Acid-base indicators are weak organic acids. Unlike most acids, however, the acid and base forms of indicators are different colors. Since the color of the indicator depends on the pH of the solution, indicators find wide use in applications that involve pH changes, such as titrations, pH testing, and science demonstrations.
The most important property of an indicator is its pH range, which is dependent on the indicator’s acid strength. An indicator’s pH range is the range of pH values over which the indicator changes colors from its acid form to its base form. It extends from the highest pH at which only the acid form is visible to the lowest pH at which only the base form is visible. The indicator is not sensitive to pH changes outside its range because the indicator does not change color over these pH values. For example, methyl red does not change color over the pH values 1 to 4 or 6 and above. The pH range is 4 to 6 (see Table 1).
Because a noticeable pH change occurs near the equivalence point of acid-base titrations, an indicator can be used to signal the end of a titration. When selecting an indicator for acid-base titrations, choose an indicator whose pH range falls within the pH change of the reaction. For example, in the titration of a strong acid with a strong base, the pH quickly changes from 3 to 11. The indicator phenolphthalein, whose range spans from pH 8 to 10, therefore makes a good choice for this type of titration.
If you don’t know the pH change around the equivalence point of your titration, consult a general chemistry textbook. Most textbooks contain the titration curves for simple titrations, such as weak acid-strong base or strong acid-weak base.
Litmus, extracted from lichen, is one of the oldest and simplest pH indicators. Students may already be familiar with it.
There are 3 types of litmus paper: neutral, red, and blue. Neutral litmus paper is purple; it turns red in the presence of an acid and blue in the presence of a base. Red litmus paper turns blue in the presence of a base. Blue litmus paper turns red in the presence of an acid. Litmus paper does not indicate the pH of a solution, only whether it’s an acid or base.
To determine pH, use pH paper, universal indicator solution, or a pH meter. pH meters can detect pH down to 0.01 of a pH unit. This type of precision is usually reserved for advanced science, college, or research coursework. Most general chemistry labs use pH paper or universal indicator solution instead of meters.
pH paper contains several indicators and combines their pH ranges to offer an extended range of pH sensitivity. These papers display a unique color for each pH unit and come with their own color chart.
Universal indicator solutions work similarly and can be the most cost-effective option because only 1 drop is usually required.

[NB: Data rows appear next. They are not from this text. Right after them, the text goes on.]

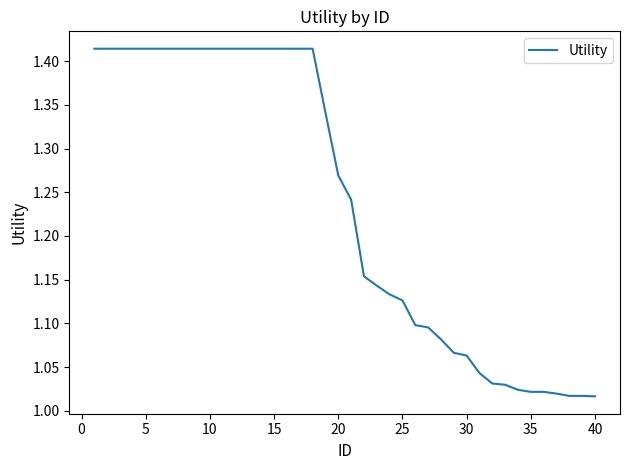

What is the sum of all values?

49.5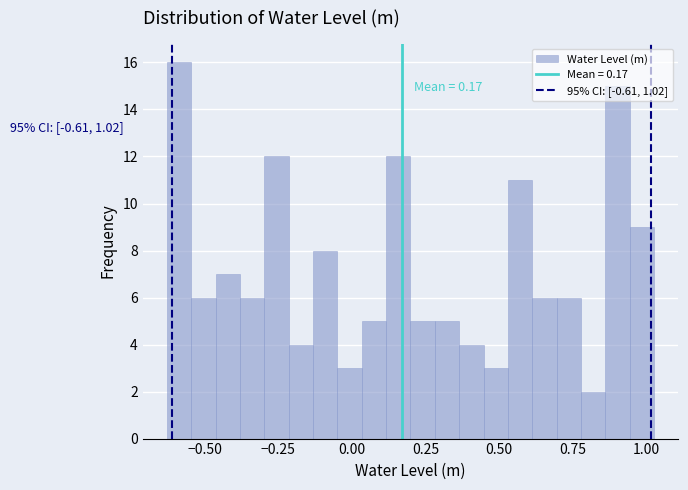

Read against the x-axis, roughly where is the centre of the tallest bar?

-0.60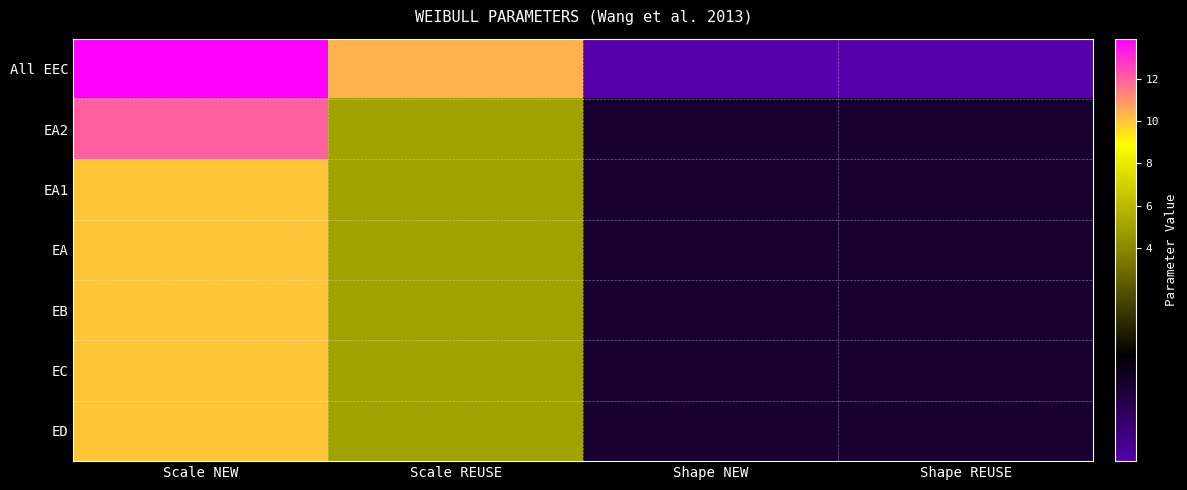

Which series has the largest total across all categories?

All EEC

Bogen universal indicator solution, which contains the indicators methyl red, phenolphthalein, and bromthymol blue, measures pH over the range 4 to 10. Another popular universal indicator solution is also natural, red cabbage juice.

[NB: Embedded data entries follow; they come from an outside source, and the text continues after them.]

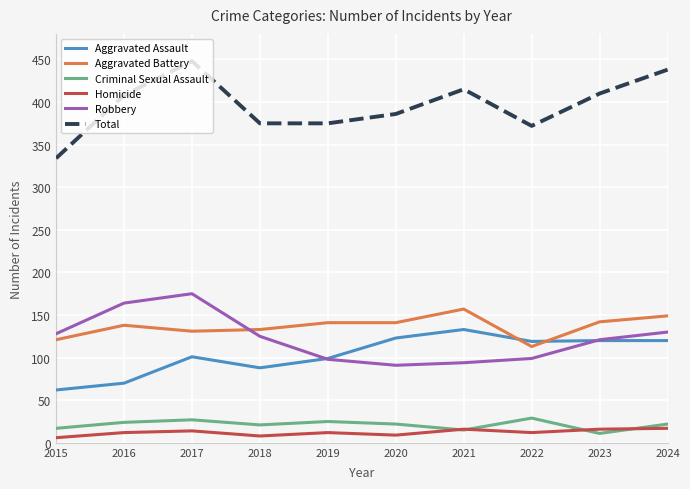

How many interior local valleys does the Robbery series have?

1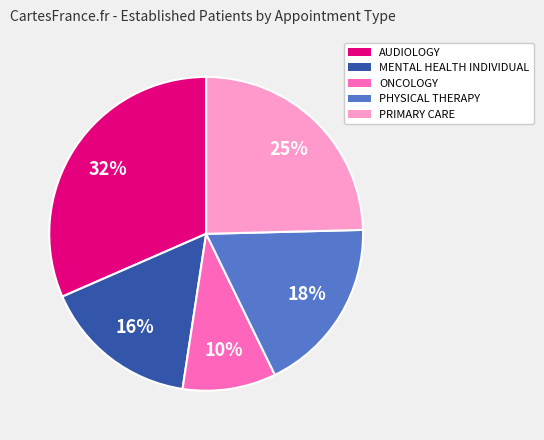

True or false: ONCOLOGY accounts for 16% of the total.

False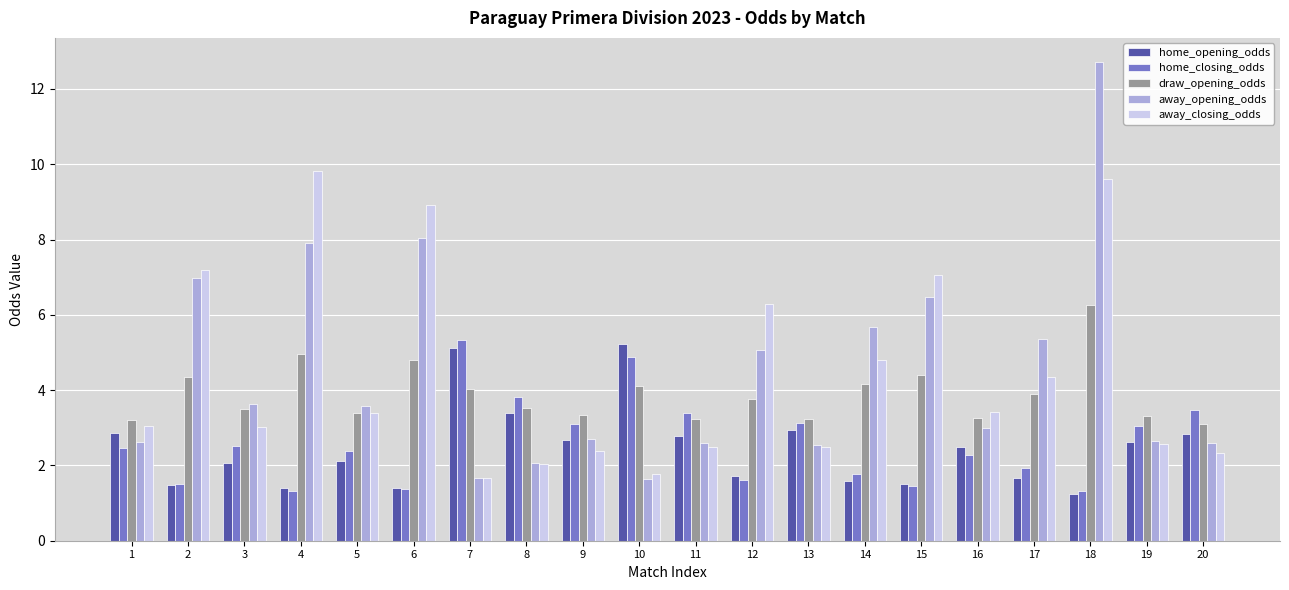

Does the chart contain any negative values?

No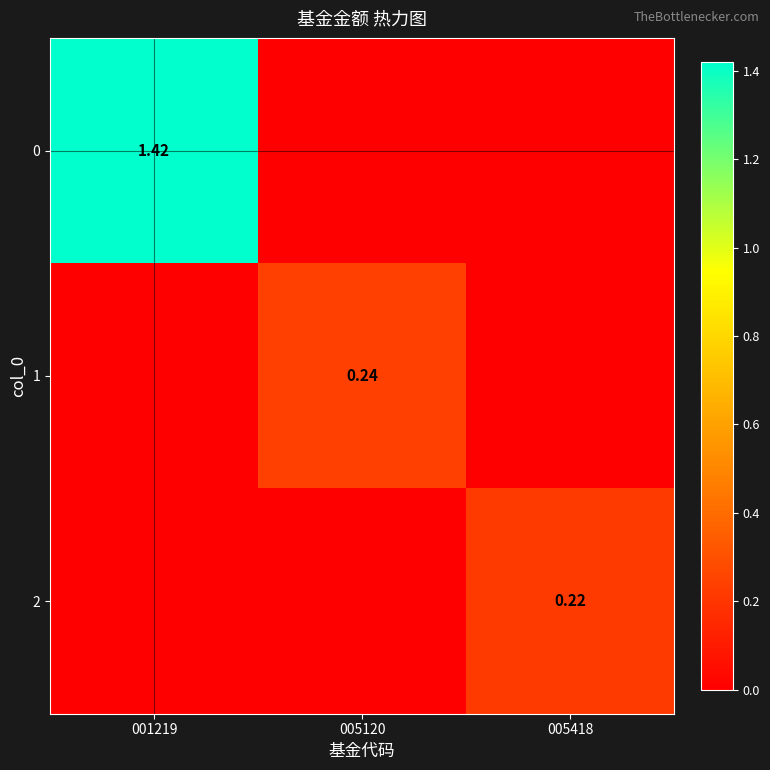

Rank the categories by 2 value from highest to lowest.

005418, 001219, 005120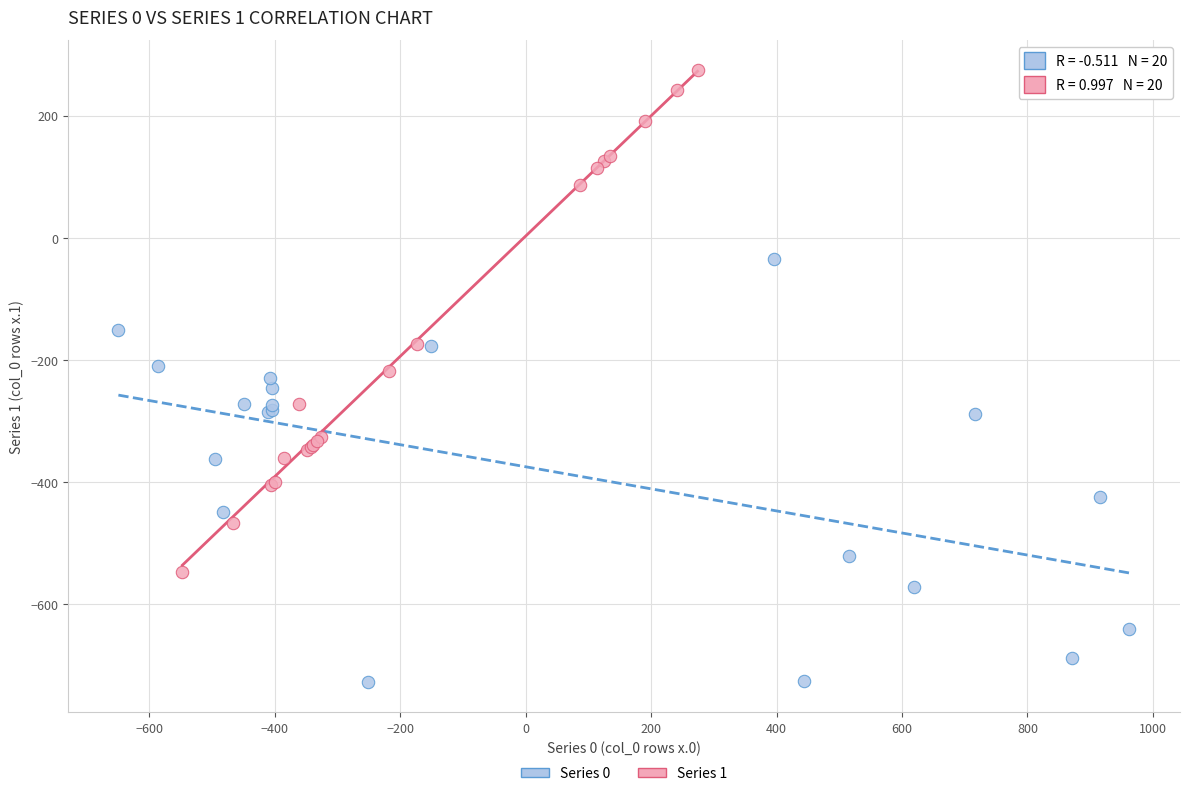

Which series contains the highest Y value?

Series 1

For a fun activity, measure the pH of common household liquids with a pH indicator of your choice. The results may surprise you (see Table 2)!
|1||hydrochloric acid, 0.1M|
|4.5||water, acid rain|
|8.5||egg white product (liquid)|
|12||sodium hydroxide, 0.1M|
Imagine your students’ surprise when words suddenly appear on a seemingly blank piece of paper sprayed with “water”! What your students don’t know is that the paper was pre-treated with an indicator solution and activated by the pH of the “water” (an acidic or basic solution). The rapid color change of indicators is the “magic” behind many classic “disappearing” ink chemistry demos. To see indicators in action, try this fun activity:
- Using a paint brush, write a secret message on a piece of paper using 1% phenolphthalein in 95% alcohol.
- Let the paper dry.
- In a 250-mL beaker, dissolve 1 g of sodium hydroxide in 50 mL deionized or distilled water. Stir until dissolved.

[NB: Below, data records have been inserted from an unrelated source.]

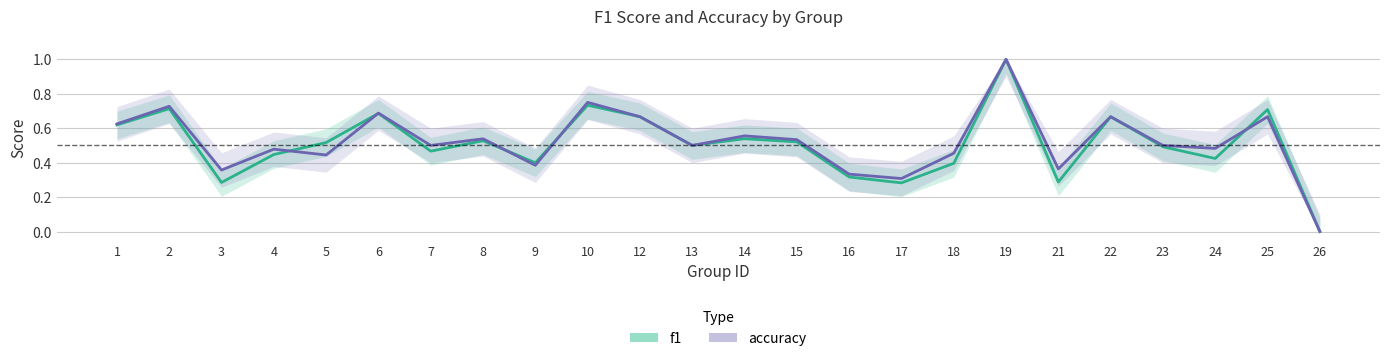

Between 1 and 16, which is larger?

1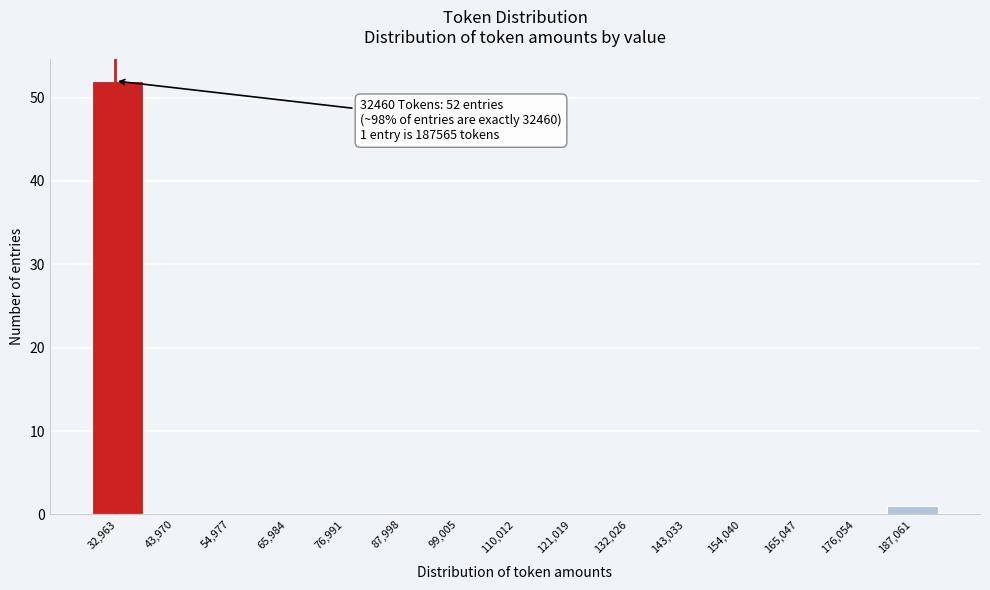

Over which range of the x-axis is the bar tallest?

28000 to 38000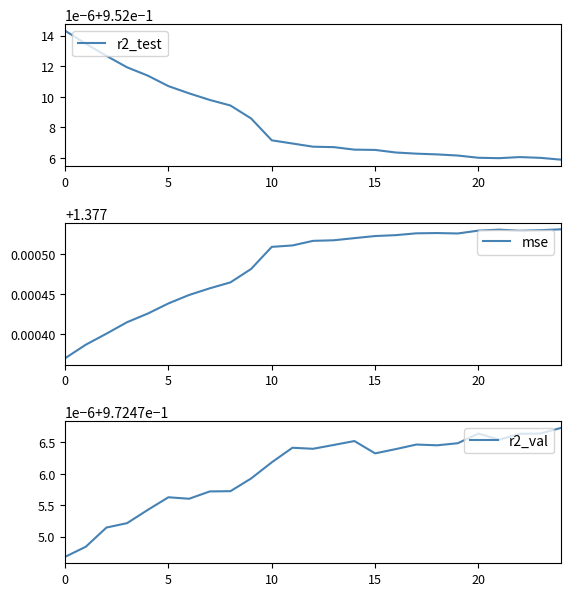

Where is the first local maximum for r2_test?

22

- Fill the beaker to 100 mL with 95% ethanol and stir.
- Pour the sodium hydroxide solution into a spray bottle.
- Ensure that your audience is ready, then spray the sodium hydroxide solution on the paper to reveal your secret message—in bright pink letters!
- BONUS: Over time, the letters will fade as carbon dioxide in the air dissolves in the wet paper to form carbonic acid. The acid neutralizes the sodium hydroxide solution in the paper; the letters “magically” disappear!